- WHAT YOU NEED TO DO: Show each line in the records that contains the string "Braniborska".

== DATASET EXCERPTS

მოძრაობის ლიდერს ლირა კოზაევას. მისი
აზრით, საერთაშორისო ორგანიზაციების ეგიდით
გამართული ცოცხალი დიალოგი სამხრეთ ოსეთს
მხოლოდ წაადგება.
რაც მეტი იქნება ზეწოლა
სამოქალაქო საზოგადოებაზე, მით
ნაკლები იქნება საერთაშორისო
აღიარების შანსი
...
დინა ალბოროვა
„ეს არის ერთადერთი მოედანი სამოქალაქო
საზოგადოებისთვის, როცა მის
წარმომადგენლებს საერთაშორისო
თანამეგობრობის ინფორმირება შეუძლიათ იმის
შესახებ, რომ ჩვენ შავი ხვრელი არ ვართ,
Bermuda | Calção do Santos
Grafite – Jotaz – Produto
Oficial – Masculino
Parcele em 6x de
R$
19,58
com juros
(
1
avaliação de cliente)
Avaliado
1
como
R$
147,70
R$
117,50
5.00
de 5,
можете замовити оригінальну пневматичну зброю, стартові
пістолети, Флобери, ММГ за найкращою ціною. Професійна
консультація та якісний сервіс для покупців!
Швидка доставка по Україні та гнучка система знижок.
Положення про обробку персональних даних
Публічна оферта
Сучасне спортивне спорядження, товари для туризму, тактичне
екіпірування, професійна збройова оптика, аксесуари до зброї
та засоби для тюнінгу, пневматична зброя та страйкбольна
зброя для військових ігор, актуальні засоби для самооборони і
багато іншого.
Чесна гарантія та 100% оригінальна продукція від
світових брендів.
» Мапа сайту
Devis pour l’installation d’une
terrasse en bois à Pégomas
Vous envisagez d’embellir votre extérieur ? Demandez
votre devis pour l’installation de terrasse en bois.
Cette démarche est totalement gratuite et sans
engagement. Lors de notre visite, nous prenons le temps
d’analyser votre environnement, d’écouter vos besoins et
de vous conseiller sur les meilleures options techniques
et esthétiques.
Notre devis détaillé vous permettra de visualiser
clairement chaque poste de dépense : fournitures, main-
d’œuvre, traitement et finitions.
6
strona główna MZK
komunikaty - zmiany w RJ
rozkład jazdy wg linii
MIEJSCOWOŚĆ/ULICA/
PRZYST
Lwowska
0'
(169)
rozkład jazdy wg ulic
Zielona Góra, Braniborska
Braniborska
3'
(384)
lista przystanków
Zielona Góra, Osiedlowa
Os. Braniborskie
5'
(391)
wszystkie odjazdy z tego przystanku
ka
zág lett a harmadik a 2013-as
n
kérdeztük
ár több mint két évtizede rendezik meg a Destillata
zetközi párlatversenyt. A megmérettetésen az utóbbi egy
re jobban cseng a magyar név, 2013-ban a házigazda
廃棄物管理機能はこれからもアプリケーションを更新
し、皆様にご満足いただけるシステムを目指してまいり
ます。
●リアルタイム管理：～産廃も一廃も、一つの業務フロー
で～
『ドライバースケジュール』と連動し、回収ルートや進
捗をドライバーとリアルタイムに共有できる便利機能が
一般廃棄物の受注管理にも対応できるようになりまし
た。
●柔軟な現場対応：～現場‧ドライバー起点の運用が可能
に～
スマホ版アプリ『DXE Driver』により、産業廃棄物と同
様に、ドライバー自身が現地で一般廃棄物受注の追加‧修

====

- ANSWER AREA:
Zielona Góra, Braniborska
Braniborska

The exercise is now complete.